═══ Data provided ═══

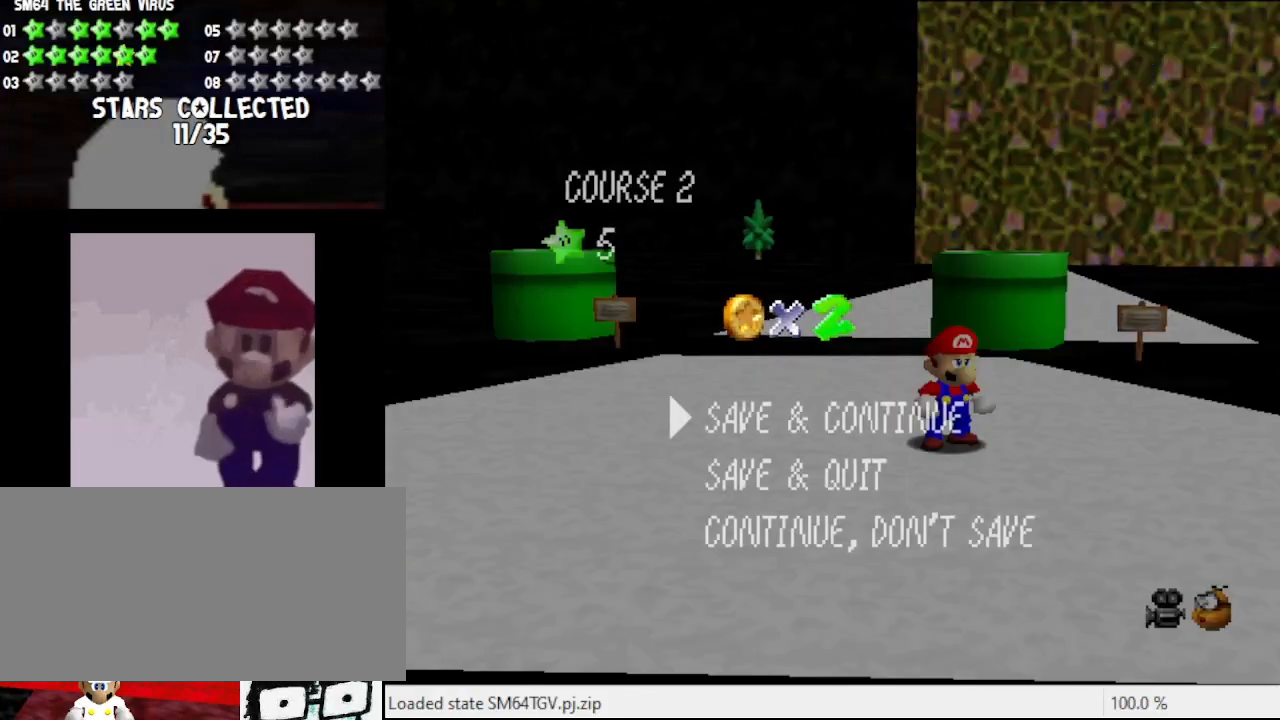
Gameplay with a controller (Nintendo layout); each line is a JSON object with the inputs held at the frame after it. "events" lists button and stick changes between this image and that frame as [ms after this image, input, new state], when the widget could be followed in between. Not read: L3 R3.
{"buttons": ["A"], "left_stick": "center", "events": [[300, "A", "down"]]}
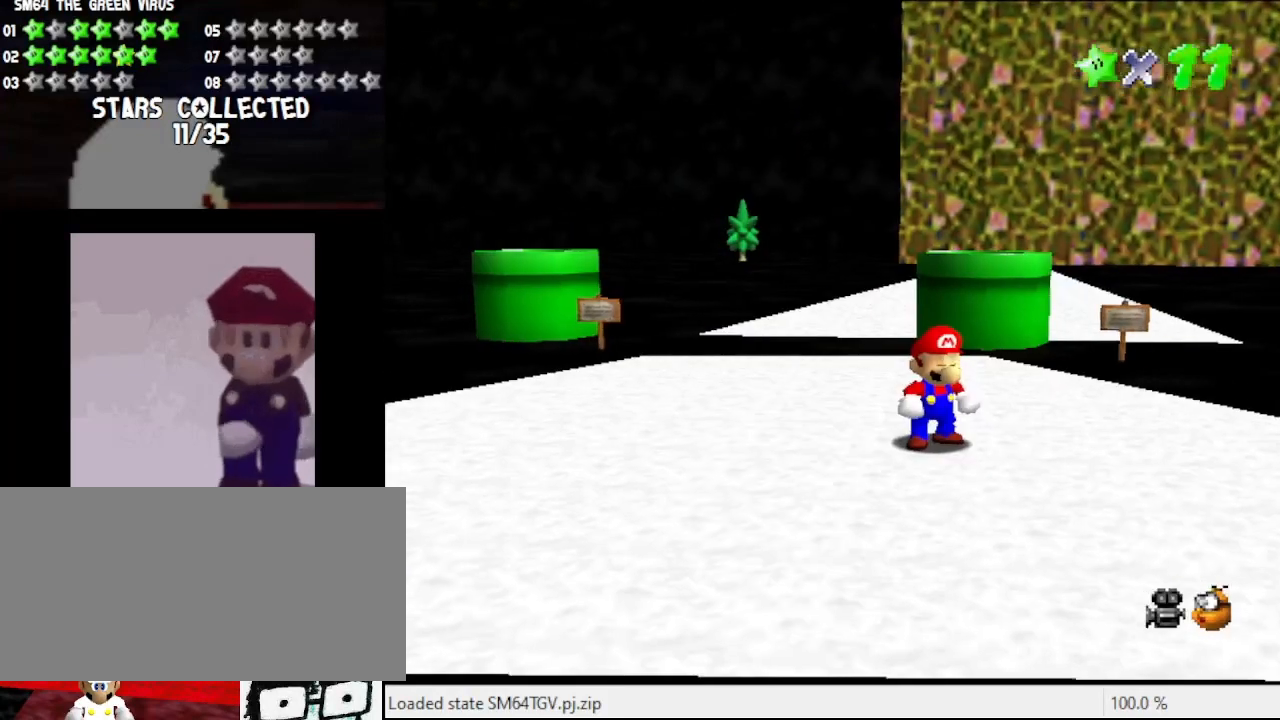
{"buttons": [], "left_stick": "center", "events": [[300, "A", "up"]]}
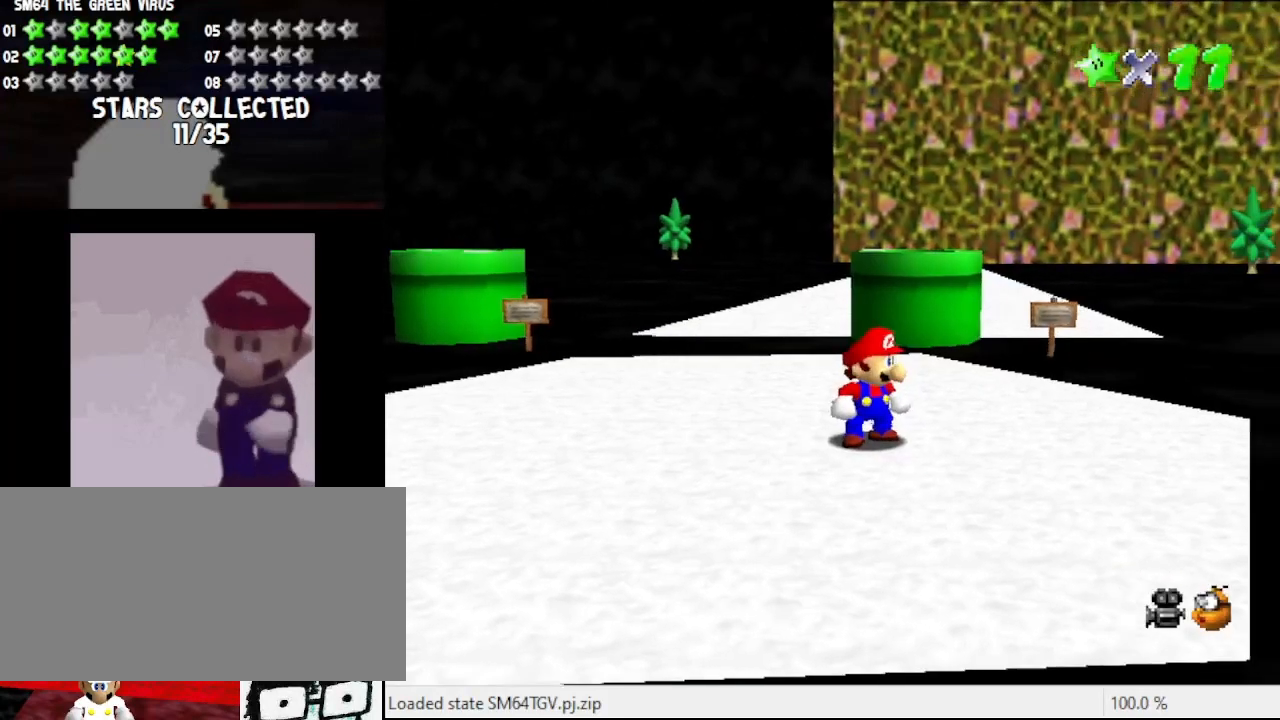
{"buttons": [], "left_stick": "center", "events": []}
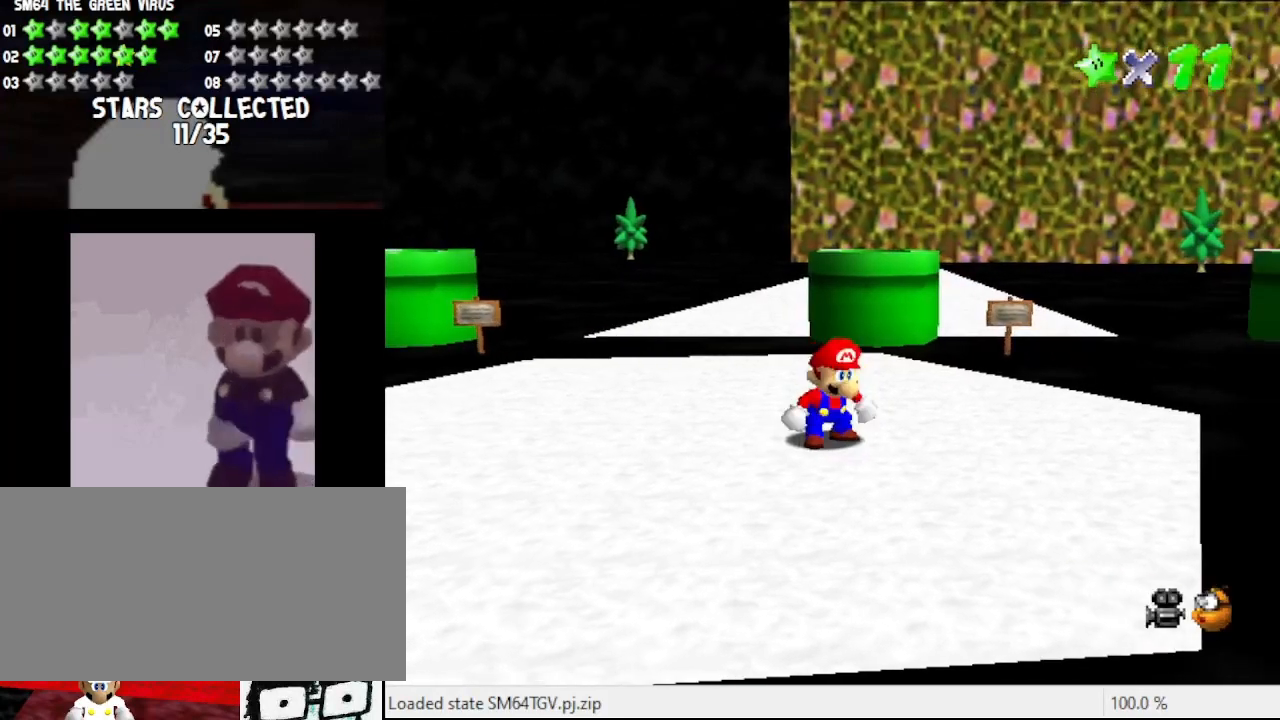
{"buttons": ["Z"], "left_stick": "center", "events": [[67, "Z", "down"], [200, "B", "down"], [300, "B", "up"]]}
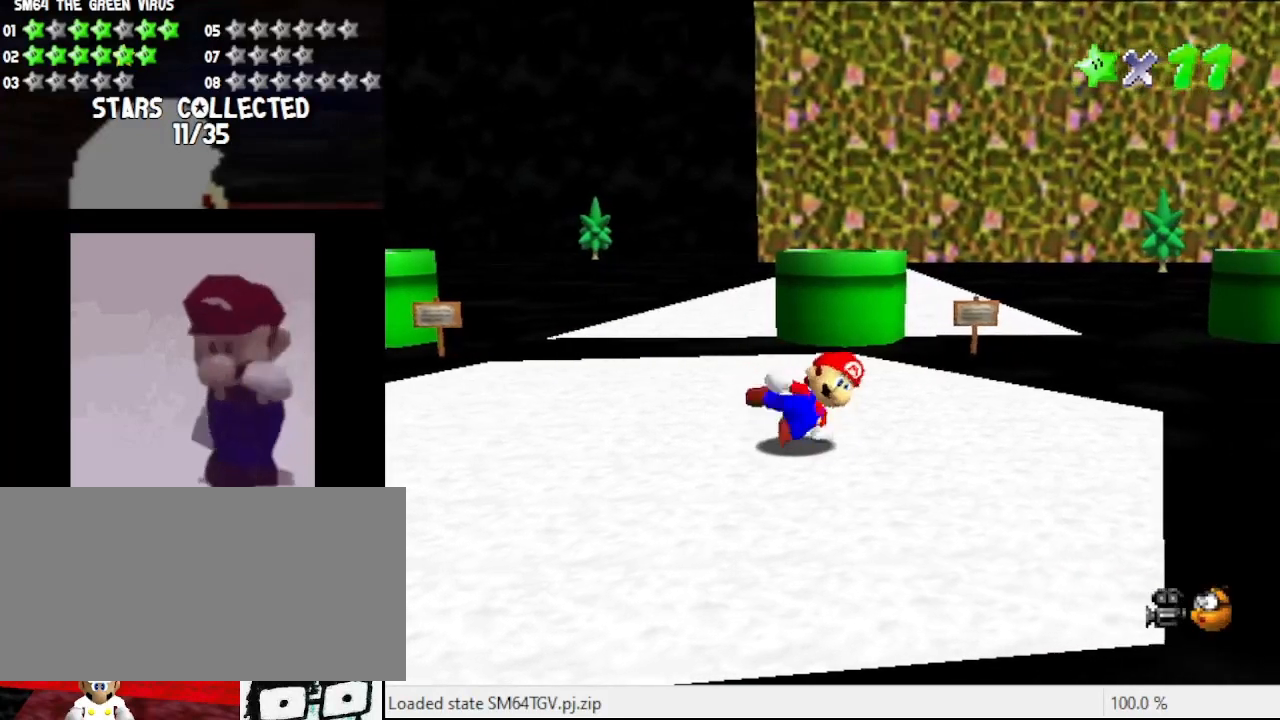
{"buttons": [], "left_stick": "center", "events": [[133, "Z", "up"]]}
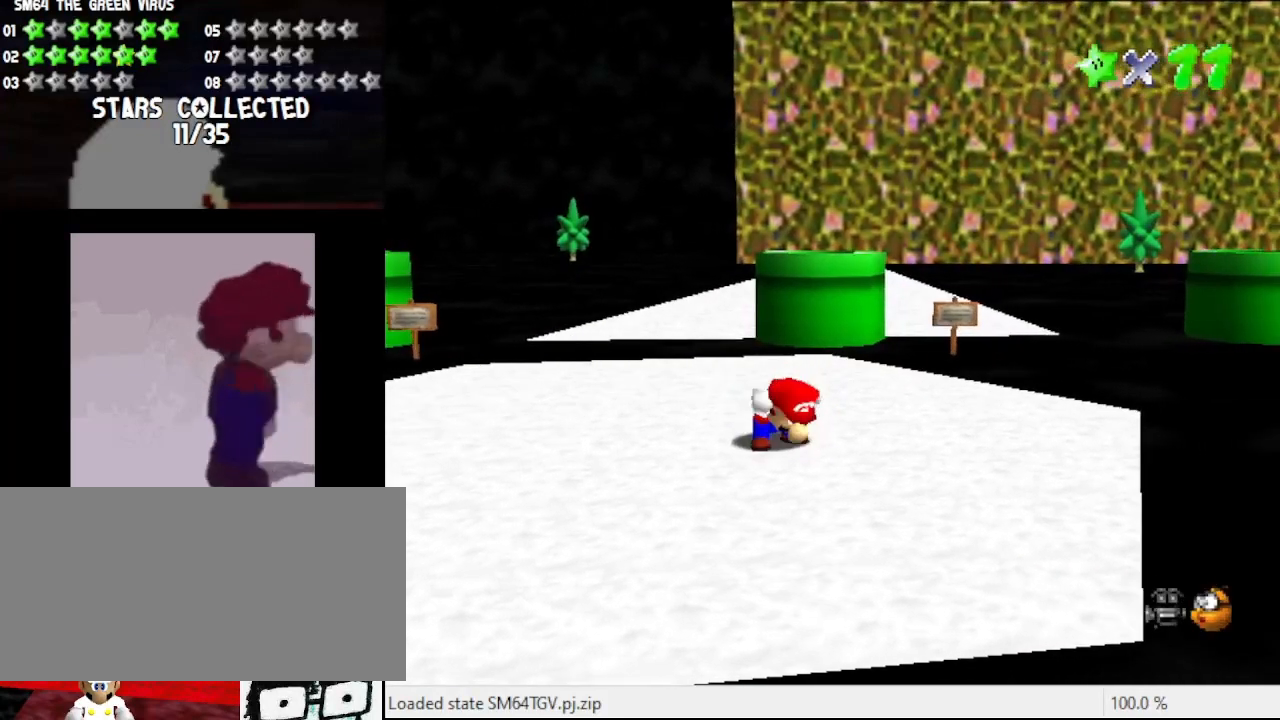
{"buttons": [], "left_stick": "center", "events": []}
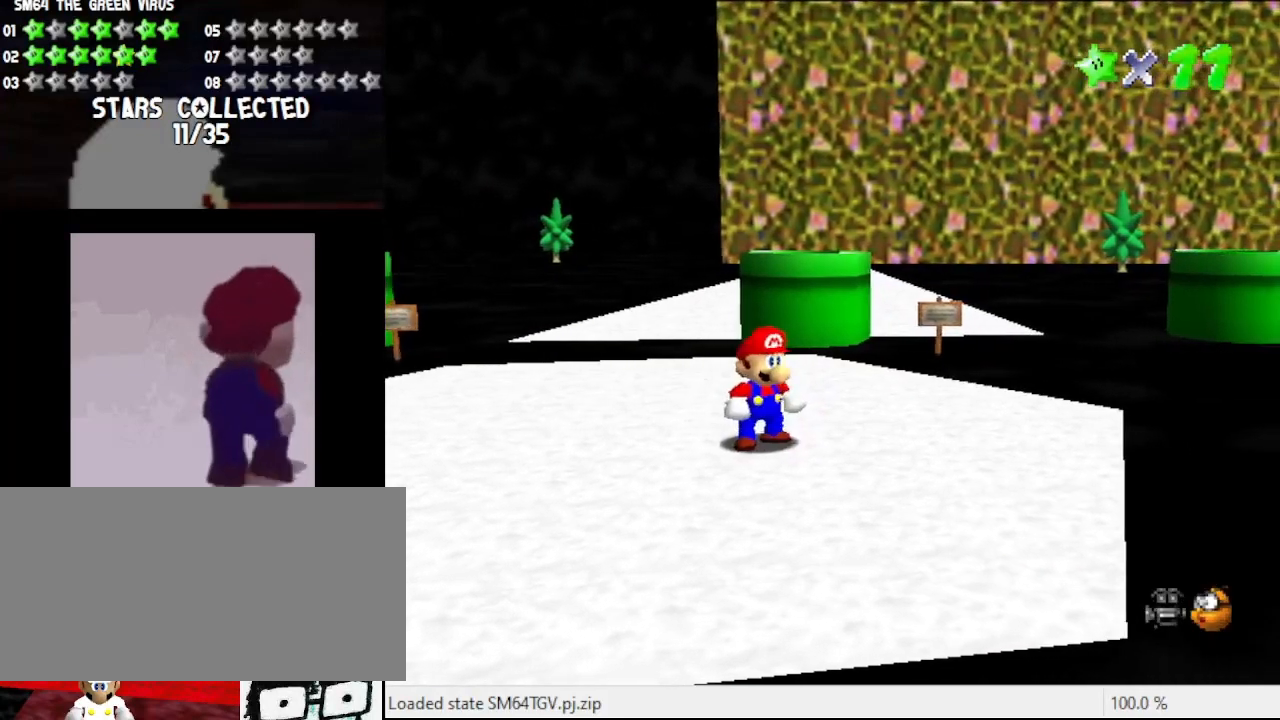
{"buttons": [], "left_stick": "center", "events": []}
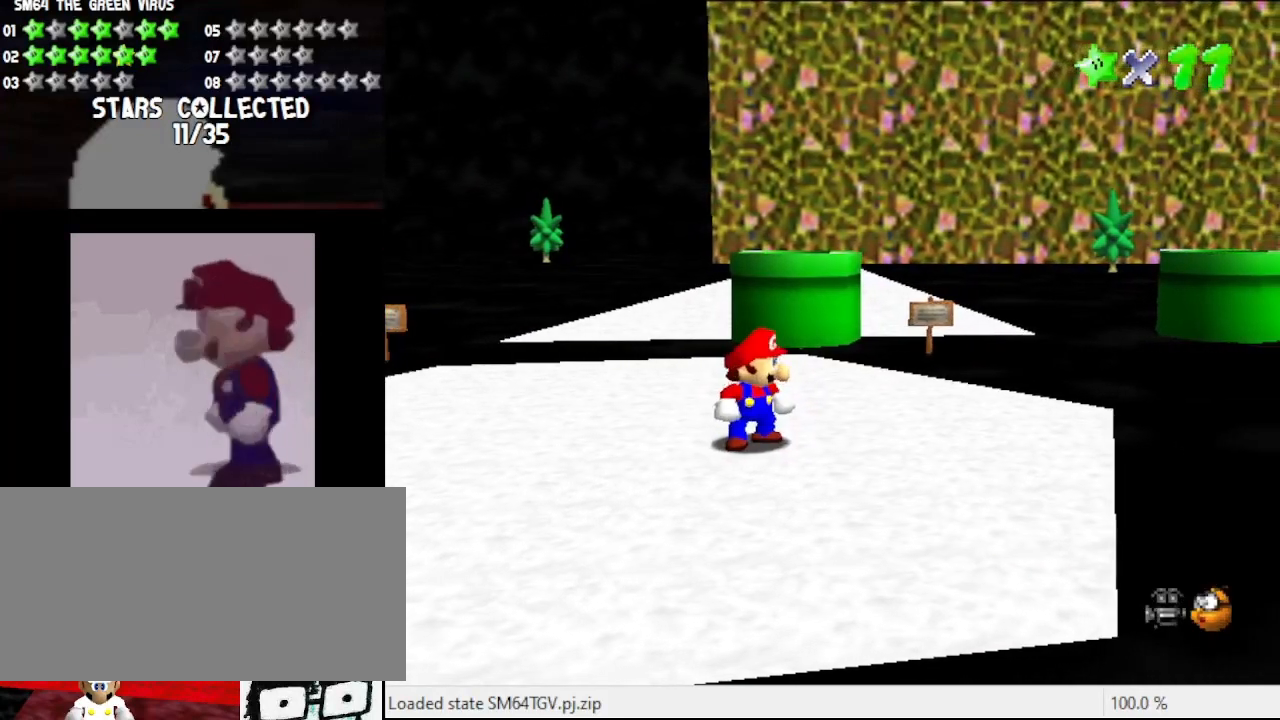
{"buttons": [], "left_stick": "center", "events": []}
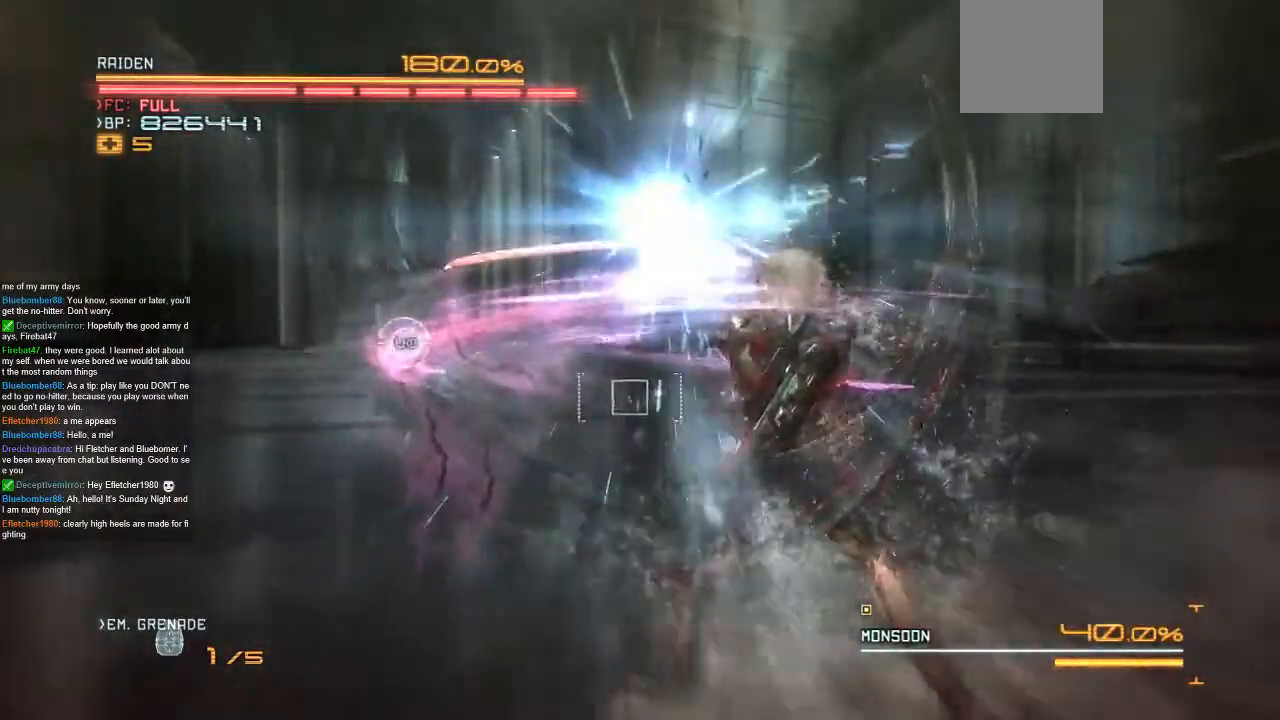
Gameplay with a controller (Xbox layout); each line is a JSON object with the inputs held at the frame after it. "events" lists button and stick changes between this image and that frame as [ms after this image, input, new state], when the widget could be followed in between. Not read: A L1 L3 R1 R3 SELECT START X.
{"buttons": [], "left_stick": "center", "right_stick": "center", "events": [[133, "left_stick", "center"], [200, "left_stick", "up"], [300, "left_stick", "center"]]}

═══

Repeat every entry above precisely, leaving each picture out.

Gameplay with a controller (Nintendo layout); each line is a JSON object with the inputs held at the frame after it. "events" lists button and stick changes between this image and that frame as [ms after this image, input, new state], when the widget could be followed in between. Not read: L3 R3.
{"buttons": ["A"], "left_stick": "center", "events": [[300, "A", "down"]]}
{"buttons": [], "left_stick": "center", "events": [[300, "A", "up"]]}
{"buttons": [], "left_stick": "center", "events": []}
{"buttons": ["Z"], "left_stick": "center", "events": [[67, "Z", "down"], [200, "B", "down"], [300, "B", "up"]]}
{"buttons": [], "left_stick": "center", "events": [[133, "Z", "up"]]}
{"buttons": [], "left_stick": "center", "events": []}
{"buttons": [], "left_stick": "center", "events": []}
{"buttons": [], "left_stick": "center", "events": []}
Gameplay with a controller (Xbox layout); each line is a JSON object with the inputs held at the frame after it. "events" lists button and stick changes between this image and that frame as [ms after this image, input, new state], when the widget could be followed in between. Not read: A L1 L3 R1 R3 SELECT START X.
{"buttons": [], "left_stick": "center", "right_stick": "center", "events": [[133, "left_stick", "center"], [200, "left_stick", "up"], [300, "left_stick", "center"]]}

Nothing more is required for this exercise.